On Wed, Jul 14, 2010 at 06:41:48PM -0700, Zach Pfeffer wrote:
> On Thu, Jul 15, 2010 at 08:07:28AM +0900, FUJITA Tomonori wrote:
> > Why we we need a new abstraction layer to solve the problem that the
> > current API can handle?
> 
> The current API can't really handle it because the DMA API doesn't
> separate buffer allocation from buffer mapping.

That's not entirely correct.  The DMA API provides two things:

1. An API for allocating DMA coherent buffers
2. An API for mapping streaming buffers

Some implementations of (2) end up using (1) to work around broken
hardware - but that's a separate problem (and causes its own set of
problems.)

> For instance: I need 10, 1 MB physical buffers and a 64 KB physical
> buffer. With the DMA API I need to allocate 10*1MB/PAGE_SIZE + 64
> KB/PAGE_SIZE scatterlist elements, fix them all up to follow the
> chaining specification and then go through all of them again to fix up
> their virtual mappings for the mapper that's mapping the physical
> buffer.

You're making it sound like extremely hard work.

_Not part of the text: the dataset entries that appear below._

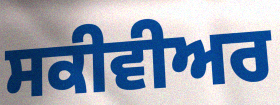
ਸਕੀਵੀਅਰ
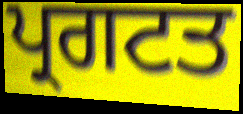
ਪ੍ਰਗਟਤ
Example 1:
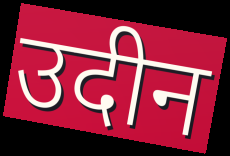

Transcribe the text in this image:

उदीन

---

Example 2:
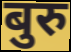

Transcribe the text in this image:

बुरु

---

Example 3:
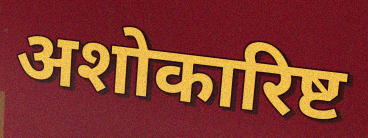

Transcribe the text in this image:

अशोकारिष्ट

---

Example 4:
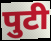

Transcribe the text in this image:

पुटी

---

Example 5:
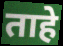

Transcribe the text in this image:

ताहे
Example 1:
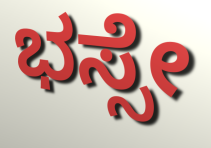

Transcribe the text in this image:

ಭಸ್ಸೇ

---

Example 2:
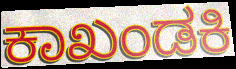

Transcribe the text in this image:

ಕಾಖಂಡಕಿ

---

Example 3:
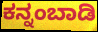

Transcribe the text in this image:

ಕನ್ನಂಬಾಡಿ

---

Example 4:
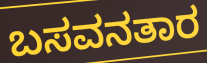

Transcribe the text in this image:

ಬಸವನತಾರ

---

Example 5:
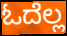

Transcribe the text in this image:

ಓದೆಲ್ಲ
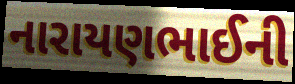
નારાયણભાઈની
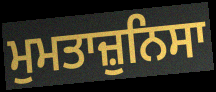
ਮੁਮਤਾਜ਼ੁਨਿਸਾ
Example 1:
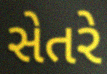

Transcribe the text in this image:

સેતરે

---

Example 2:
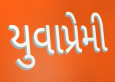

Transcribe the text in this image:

યુવાપ્રેમી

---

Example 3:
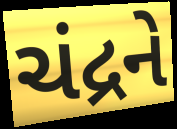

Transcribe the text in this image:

        struct scatterlist *sg;
        int i, nents = 11;

        sg = kmalloc(sizeof(*sg) * nents, GFP_KERNEL);
        if (!sg)
                return -ENOMEM;

        sg_init_table(sg, nents);
        for (i = 0; i < nents; i++) {
                if (i != nents - 1)
                        len = 1048576;
                else
                        len = 64*1024;
                buf = alloc_buffer(len);
                sg_set_buf(&sg[i], buf, len);
        }

There's no need to split the scatterlist elements up into individual
pages - the block layer doesn't do that when it passes scatterlists
down to block device drivers.

I'm not saying that it's reasonable to pass (or even allocate) a 1MB
buffer via the DMA API.

> If I want to share the buffer with another device I have to
> make a copy of the entire thing then fix up the virtual mappings for
> the other device I'm sharing with.

This is something the DMA API doesn't do - probably because there hasn't
been a requirement for it.

One of the issues for drivers is that by separating the mapped scatterlist
from the input buffer scatterlist, it creates something else for them to
allocate, which causes an additional failure point - and as all users sit
well with the current API, there's little reason to change especially
given the number of drivers which would need to be updated.

What you can do is:

struct map {
        dma_addr_t addr;
        size_t len;
};

int map_sg(struct device *dev, struct scatterlist *list,
        unsigned int nents, struct map *map, enum dma_data_direction dir)
{
        struct scatterlist *sg;
        unsigned int i, j = 0;

        for_each_sg(list, sg, nents, i) {
                map[j]->addr = dma_map_page(dev, sg_page(sg), sg->offset,
                                        sg->length, dir);
                map[j]->len = length;
                if (dma_mapping_error(map[j]->addr))
                        break;
                j++;
        }

        return j;
}

void unmap(struct device *dev, struct map *map, unsigned int nents,
        enum dma_data_direction dir)
{
        while (nents) {
                dma_unmap_page(dev, map->addr, map->len, dir);
                map++;
                nents--;
        }
}

Note: this may not be portable to all architectures.  It may also break
if there's something like the dmabounce or swiotlb code remapping buffers
which don't fit the DMA mask for the device - that's a different problem.

You can then map the same scatterlist into multiple different 'map'
arrays for several devices simultaneously.  What you can't do is access
the buffers from the CPU while they're mapped to any device.

I'm not saying that you should do the above - I'm just proving that it's
not as hard as you seem to be making out.